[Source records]
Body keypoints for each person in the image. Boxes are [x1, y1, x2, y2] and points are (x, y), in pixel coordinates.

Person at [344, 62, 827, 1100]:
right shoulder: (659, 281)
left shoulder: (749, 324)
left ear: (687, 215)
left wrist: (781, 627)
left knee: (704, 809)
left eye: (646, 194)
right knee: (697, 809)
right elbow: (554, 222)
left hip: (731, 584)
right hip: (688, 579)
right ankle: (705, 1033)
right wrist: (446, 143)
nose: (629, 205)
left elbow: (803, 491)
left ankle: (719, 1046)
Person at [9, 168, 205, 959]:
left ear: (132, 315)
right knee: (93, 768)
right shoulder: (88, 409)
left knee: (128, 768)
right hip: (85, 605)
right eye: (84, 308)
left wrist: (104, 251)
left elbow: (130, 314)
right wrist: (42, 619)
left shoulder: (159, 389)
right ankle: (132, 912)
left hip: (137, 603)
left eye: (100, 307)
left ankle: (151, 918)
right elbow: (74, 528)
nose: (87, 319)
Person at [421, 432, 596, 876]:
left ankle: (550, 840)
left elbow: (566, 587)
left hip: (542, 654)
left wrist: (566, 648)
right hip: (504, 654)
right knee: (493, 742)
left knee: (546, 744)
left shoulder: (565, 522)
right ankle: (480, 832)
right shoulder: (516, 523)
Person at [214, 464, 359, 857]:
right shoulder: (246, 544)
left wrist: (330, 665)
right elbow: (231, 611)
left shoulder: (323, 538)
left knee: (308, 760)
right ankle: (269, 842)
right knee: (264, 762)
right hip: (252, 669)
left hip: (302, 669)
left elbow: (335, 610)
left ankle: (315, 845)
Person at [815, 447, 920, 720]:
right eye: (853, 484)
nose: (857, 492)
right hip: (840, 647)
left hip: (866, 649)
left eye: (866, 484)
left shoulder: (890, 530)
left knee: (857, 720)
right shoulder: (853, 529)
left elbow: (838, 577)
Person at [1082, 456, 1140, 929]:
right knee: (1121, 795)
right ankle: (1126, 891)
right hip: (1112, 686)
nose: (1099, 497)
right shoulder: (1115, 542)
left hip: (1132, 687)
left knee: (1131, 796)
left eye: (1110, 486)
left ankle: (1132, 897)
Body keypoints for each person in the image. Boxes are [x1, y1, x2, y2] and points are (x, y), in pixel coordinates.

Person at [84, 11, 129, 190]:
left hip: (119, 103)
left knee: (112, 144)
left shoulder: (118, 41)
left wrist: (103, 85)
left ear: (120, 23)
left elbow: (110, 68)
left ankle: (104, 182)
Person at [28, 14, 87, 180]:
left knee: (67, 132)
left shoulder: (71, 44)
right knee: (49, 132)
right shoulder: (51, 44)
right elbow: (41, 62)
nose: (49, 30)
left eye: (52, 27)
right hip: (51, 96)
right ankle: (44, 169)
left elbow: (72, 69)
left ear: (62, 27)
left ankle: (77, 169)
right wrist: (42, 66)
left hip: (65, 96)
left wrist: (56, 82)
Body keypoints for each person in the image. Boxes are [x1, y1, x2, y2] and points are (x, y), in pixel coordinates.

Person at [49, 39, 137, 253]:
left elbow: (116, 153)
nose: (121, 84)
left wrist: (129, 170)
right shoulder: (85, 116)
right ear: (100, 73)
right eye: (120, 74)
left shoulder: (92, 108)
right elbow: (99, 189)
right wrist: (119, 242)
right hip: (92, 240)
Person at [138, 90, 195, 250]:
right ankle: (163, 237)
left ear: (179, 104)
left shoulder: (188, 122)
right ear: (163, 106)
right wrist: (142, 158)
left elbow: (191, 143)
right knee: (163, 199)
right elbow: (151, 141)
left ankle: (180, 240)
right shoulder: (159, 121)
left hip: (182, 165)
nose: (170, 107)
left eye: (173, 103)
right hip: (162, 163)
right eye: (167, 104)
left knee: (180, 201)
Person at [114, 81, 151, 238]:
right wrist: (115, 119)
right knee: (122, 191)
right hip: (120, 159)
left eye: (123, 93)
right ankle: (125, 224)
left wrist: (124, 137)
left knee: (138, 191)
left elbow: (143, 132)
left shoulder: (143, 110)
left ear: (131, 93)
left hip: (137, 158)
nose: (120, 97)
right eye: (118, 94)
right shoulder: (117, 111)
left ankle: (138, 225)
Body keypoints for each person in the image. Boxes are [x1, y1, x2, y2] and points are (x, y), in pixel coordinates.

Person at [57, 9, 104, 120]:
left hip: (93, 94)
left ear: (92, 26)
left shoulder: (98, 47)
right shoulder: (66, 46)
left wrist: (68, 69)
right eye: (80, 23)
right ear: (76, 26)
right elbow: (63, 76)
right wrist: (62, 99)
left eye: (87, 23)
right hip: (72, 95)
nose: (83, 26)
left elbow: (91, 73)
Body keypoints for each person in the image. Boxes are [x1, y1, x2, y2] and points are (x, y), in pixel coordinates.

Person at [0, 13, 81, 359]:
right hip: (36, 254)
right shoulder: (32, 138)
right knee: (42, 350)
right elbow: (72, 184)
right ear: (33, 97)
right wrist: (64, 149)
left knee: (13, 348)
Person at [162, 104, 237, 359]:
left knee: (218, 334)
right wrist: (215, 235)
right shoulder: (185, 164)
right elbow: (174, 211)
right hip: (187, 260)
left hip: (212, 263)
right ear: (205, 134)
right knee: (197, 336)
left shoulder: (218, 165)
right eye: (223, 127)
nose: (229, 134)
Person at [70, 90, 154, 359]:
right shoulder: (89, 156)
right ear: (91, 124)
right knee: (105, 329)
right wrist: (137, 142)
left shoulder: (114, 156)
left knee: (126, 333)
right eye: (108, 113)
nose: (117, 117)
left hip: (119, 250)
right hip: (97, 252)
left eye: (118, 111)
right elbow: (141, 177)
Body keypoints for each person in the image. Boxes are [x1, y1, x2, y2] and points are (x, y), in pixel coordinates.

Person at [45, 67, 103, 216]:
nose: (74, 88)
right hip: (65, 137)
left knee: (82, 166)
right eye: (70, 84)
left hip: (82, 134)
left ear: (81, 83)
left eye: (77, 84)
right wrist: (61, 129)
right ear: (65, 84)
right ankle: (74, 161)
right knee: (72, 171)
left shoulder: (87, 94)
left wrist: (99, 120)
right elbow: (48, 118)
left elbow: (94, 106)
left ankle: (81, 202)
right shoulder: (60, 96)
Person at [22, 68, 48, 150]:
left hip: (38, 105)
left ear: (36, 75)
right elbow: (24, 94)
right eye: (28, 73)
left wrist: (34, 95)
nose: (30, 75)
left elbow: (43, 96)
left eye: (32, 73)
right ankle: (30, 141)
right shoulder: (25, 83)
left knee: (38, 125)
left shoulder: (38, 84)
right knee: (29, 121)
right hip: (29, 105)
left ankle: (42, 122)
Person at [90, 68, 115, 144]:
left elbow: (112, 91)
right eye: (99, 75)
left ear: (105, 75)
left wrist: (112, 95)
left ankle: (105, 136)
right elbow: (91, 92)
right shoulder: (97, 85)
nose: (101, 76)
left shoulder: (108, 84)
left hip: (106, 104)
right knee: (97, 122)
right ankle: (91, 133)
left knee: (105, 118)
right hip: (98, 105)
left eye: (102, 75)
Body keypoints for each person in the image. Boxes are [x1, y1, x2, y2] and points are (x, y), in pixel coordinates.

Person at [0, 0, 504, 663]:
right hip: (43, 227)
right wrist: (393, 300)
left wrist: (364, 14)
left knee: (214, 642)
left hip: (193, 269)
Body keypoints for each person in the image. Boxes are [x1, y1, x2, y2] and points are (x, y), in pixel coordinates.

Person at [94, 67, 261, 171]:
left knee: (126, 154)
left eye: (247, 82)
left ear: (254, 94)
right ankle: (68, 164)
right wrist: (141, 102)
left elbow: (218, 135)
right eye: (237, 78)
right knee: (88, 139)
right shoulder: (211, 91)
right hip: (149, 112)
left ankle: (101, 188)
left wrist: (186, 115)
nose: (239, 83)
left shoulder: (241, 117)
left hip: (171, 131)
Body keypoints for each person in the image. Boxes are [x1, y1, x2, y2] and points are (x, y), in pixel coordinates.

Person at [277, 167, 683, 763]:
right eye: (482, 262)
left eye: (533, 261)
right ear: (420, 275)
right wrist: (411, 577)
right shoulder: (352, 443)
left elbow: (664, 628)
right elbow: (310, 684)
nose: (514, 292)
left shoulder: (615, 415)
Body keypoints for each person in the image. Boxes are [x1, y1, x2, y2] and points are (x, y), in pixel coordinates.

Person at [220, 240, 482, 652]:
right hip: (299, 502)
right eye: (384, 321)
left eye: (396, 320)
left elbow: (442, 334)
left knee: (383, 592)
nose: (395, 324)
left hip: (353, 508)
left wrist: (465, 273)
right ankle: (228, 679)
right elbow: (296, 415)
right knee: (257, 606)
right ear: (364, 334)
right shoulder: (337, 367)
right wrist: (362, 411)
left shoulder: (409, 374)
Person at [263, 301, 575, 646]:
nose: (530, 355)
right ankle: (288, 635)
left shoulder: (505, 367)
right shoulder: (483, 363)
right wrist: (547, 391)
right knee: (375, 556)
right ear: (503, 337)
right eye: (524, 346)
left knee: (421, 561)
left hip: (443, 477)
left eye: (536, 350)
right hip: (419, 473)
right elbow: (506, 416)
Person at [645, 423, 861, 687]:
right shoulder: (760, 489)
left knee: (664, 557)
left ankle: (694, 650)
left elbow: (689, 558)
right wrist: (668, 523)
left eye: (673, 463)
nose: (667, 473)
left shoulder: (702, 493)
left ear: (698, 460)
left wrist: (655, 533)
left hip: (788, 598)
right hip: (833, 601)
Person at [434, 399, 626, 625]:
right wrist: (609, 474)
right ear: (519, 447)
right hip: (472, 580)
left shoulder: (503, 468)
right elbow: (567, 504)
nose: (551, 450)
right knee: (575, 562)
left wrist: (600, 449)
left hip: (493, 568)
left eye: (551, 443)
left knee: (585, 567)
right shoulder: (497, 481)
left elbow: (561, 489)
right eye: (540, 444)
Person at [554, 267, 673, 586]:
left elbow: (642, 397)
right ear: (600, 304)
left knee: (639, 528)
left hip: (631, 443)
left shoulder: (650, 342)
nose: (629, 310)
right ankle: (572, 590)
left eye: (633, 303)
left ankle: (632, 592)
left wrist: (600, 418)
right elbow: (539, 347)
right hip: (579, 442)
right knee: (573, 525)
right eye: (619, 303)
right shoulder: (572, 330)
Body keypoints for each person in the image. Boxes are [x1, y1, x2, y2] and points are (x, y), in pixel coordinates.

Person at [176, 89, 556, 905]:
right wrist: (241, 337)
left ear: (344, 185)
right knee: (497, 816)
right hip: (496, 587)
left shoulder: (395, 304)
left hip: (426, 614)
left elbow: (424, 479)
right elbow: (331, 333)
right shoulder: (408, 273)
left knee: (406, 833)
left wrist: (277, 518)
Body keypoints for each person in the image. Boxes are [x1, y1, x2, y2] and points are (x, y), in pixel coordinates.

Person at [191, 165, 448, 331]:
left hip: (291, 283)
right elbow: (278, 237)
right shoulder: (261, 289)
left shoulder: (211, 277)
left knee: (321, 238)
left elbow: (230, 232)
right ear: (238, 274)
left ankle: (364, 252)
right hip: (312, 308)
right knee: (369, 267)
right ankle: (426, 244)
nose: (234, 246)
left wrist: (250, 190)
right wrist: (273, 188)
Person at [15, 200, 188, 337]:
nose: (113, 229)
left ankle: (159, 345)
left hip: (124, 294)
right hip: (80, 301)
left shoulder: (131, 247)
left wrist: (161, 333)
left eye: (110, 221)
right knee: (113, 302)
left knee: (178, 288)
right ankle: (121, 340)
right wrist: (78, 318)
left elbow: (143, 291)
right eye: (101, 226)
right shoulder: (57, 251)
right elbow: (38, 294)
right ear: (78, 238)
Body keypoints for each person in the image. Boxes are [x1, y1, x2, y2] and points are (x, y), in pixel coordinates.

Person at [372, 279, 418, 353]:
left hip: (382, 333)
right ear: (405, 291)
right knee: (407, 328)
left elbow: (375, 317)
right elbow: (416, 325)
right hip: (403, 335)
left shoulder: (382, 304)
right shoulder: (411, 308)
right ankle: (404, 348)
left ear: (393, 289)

*What you are asked to do:*
Starting with the first line of the records above, give back each line exactly until the line with "left hip: (731, 584)" has been given as well.

*Task solution:*
Body keypoints for each person in the image. Boxes are [x1, y1, x2, y2] and points are (x, y), in pixel coordinates.

Person at [344, 62, 827, 1100]:
right shoulder: (659, 281)
left shoulder: (749, 324)
left ear: (687, 215)
left wrist: (781, 627)
left knee: (704, 809)
left eye: (646, 194)
right knee: (697, 809)
right elbow: (554, 222)
left hip: (731, 584)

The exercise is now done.